Reputation: 113
My offline code works fine but I'm having trouble passing a web page from urllib via lxml to BeautifulSoup. I'm using urllib for basic authentication then lxml to parse (it gives a good result with the specific pages we need to scrape) then to BeautifulSoup.
#! /usr/bin/python
import urllib.request
import urllib.error
from io import StringIO
from bs4 import BeautifulSoup
from lxml import etree
from lxml import html
file = open("sample.html")
doc = file.read()
parser = etree.HTMLParser()
html = etree.parse(StringIO(doc), parser)
result = etree.tostring(html.getroot(), pretty_print=True, method="html")
soup = BeautifulSoup(result)
# working perfectly
With that working, I tried to feed it a page via urllib:
# attempt 1
page = urllib.request.urlopen(req)
doc = page.read()
# print (doc)
parser = etree.HTMLParser()
html = etree.parse(StringIO(doc), parser)
# TypeError: initial_value must be str or None, not bytes
Trying to deal with the error message, I tried:
# attempt 2
html = etree.parse(bytes.decode(doc), parser)
#OSError: Error reading file
I didn't know what to do about the OSError so I sought another method. I found suggestions to use lxml.html instead of lxml.etree so the next attempt is:
attempt 3
page = urllib.request.urlopen(req)
doc = page.read()
# print (doc)
html = html.document_fromstring(doc)
print (html)
# <Element html at 0x140c7e0>
soup = BeautifulSoup(html) # also tried (html, "lxml")

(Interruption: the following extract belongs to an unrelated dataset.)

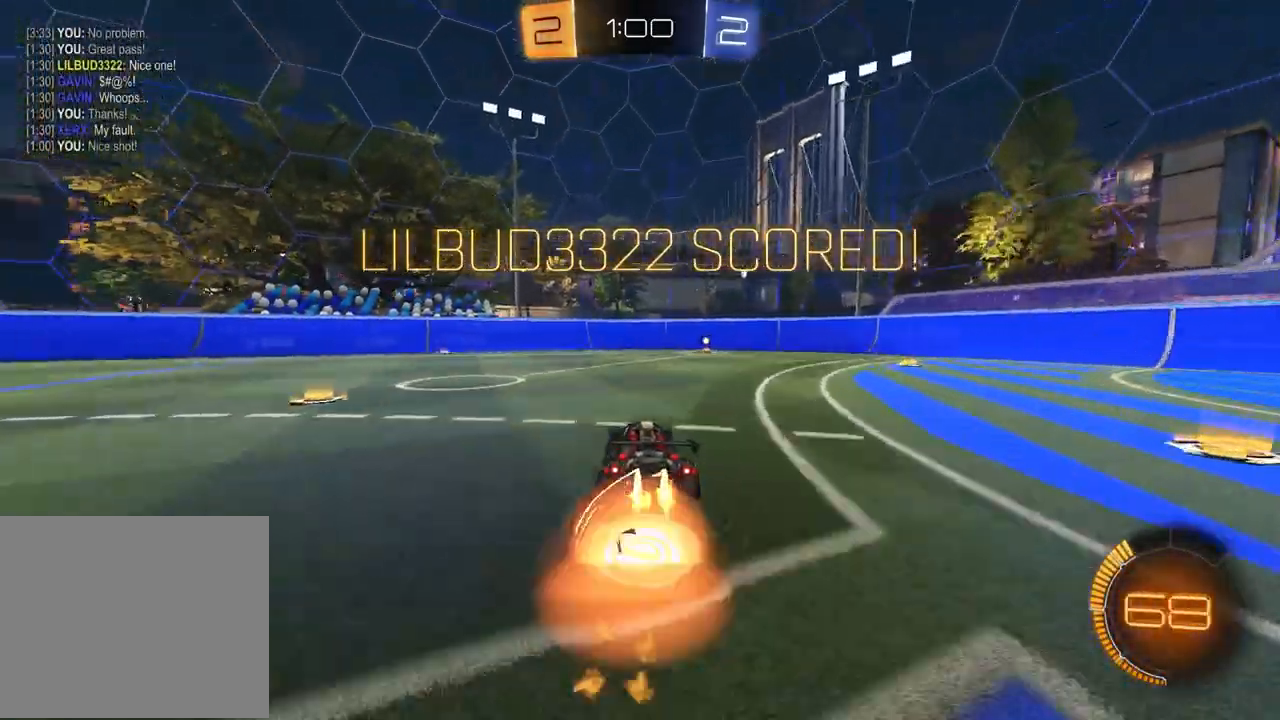
{"buttons": ["SQUARE", "R1", "R2"], "left_stick": "down-right", "right_stick": "center", "events": [[17, "CROSS", "up"], [33, "left_stick", "up-right"], [67, "CROSS", "down"], [117, "L1", "up"], [117, "left_stick", "down-right"], [200, "CROSS", "up"], [200, "left_stick", "down-left"], [217, "R1", "up"], [450, "left_stick", "down-right"], [467, "R1", "down"], [483, "SQUARE", "down"]]}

# TypeError: expected string or buffer
This clearly gives a structure of some sort, but how to pass it to BeautifulSoup? My question is twofold: How can I pass a page from urllib to lxml.etree (as in attampt 1, closest to my working code)? or, How can I pass a lxml.html structure to BeautifulSoup (as above)? I understand that both revolve around datatypes but don't know what to do about them.
python 3.3, lxml 3.0.1, BeautifulSoup 4. I'm new to python. Thanks to the internet for code fragments and examples.
Upvotes: 1
Views: 2712
Reputation: 1121256
BeautifulSoup can use the lxml
parser directly, no need to go to these lengths.
BeautifulSoup(doc, 'lxml')
Upvotes: 3